* [DIRECTION A]
In the page on writing your own OS, who is named as the author of EZOS_86?

Writing Your Own OS

Operating System is nothing but collection of programs for managing system resources like CPU, memory, storage device etc. Study of the Operating System is one of the vastest areas. This chapter does not deal with the details about Operating System. And in this chapter I would like to show you how OS can be written in Turbo C. However you may not be able to code your Operating System without depth knowledge of memory management, processor scheduling etc. So I strongly recommend you to go through a good Operating System book for indepth knowledge. According to me most of the people are not using Turbo C to write OS, because Turbo C is 16bit. Also people mainly hangout with Assembly language for a better and tight code.

EZOS_86

EZOS_86 is a simple multitasking kernel written in Turbo C for x86 machines in 1996-97. Operating Systems are usually protected and licensed according to GNU’s General Public License and so this EZOS_86! So if you modify or rewrite this source code, you must acknowledge the author Scott A. Christensen and you are expected to keep the name of the revised OS as EZOS_86, but you can change the version. Regarding OS and other software, violation of copyright is treated as high offense. So beware of the licenses!

Notes

The author added following note:

EZOS_86 is a simple multitasking kernel for the x86 family. It is written in 100% C source (it uses Turbo C extensions to access the registers). If you need a tight, fast, hand-coded, assembly kernel, forget this one! The main emphasis here is to keep it simple: no linked lists, no dynamic allocation, no complicated task scheduling, no assembly language, etc. Yes, this can be embedded! The scheduler is very rudimentary. It is preemptive, but with a strictly prioritized order.

There is no protection from starvation; if a higher priority task spins the CPU, the lower priority tasks will never execute. Programs for embedded applications are often event driven and properly written will work fine. On the other hand, it wouldn’t be that hard to change the scheduler to a round robin method if desired.

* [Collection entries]

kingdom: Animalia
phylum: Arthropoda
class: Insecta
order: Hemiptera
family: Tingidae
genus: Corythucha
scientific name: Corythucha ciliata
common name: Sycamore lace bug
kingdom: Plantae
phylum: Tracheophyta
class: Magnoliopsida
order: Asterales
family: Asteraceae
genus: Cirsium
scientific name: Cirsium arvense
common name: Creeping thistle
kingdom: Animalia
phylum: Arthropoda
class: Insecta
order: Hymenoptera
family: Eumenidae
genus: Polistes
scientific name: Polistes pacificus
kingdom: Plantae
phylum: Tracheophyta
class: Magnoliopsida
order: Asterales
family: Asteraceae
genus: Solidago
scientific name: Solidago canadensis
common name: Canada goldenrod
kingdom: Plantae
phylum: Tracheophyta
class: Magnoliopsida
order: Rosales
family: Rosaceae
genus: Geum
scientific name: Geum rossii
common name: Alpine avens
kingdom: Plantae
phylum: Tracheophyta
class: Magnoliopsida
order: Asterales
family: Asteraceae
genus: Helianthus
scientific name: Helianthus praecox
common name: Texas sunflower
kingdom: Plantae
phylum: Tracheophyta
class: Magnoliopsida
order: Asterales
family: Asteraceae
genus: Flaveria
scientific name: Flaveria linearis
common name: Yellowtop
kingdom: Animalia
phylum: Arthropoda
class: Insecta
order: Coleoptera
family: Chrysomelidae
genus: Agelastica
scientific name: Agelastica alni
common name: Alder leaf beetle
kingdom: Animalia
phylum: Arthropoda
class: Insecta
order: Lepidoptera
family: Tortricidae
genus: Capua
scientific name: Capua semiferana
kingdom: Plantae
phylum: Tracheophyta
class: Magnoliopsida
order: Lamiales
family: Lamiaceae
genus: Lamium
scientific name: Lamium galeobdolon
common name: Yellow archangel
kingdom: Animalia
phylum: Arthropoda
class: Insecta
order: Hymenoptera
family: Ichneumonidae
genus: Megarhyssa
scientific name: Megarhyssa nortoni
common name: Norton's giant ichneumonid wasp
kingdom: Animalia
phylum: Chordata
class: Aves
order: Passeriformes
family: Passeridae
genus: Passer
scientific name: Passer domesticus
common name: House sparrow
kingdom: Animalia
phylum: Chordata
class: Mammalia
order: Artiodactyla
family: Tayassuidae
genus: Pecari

* [DIRECTION B]
Arrange everything in the organism classification rows from the line containing "order: Passeriformes", that line included, down to the end of the records as a Markdown table with the columns No. and Line. Number each row and leave out blank lines.

* [RESULT A]
Scott A. Christensen

* [RESULT B]
| No. | Line |
|---|---|
| 1 | order: Passeriformes |
| 2 | family: Passeridae |
| 3 | genus: Passer |
| 4 | scientific name: Passer domesticus |
| 5 | common name: House sparrow |
| 6 | kingdom: Animalia |
| 7 | phylum: Chordata |
| 8 | class: Mammalia |
| 9 | order: Artiodactyla |
| 10 | family: Tayassuidae |
| 11 | genus: Pecari |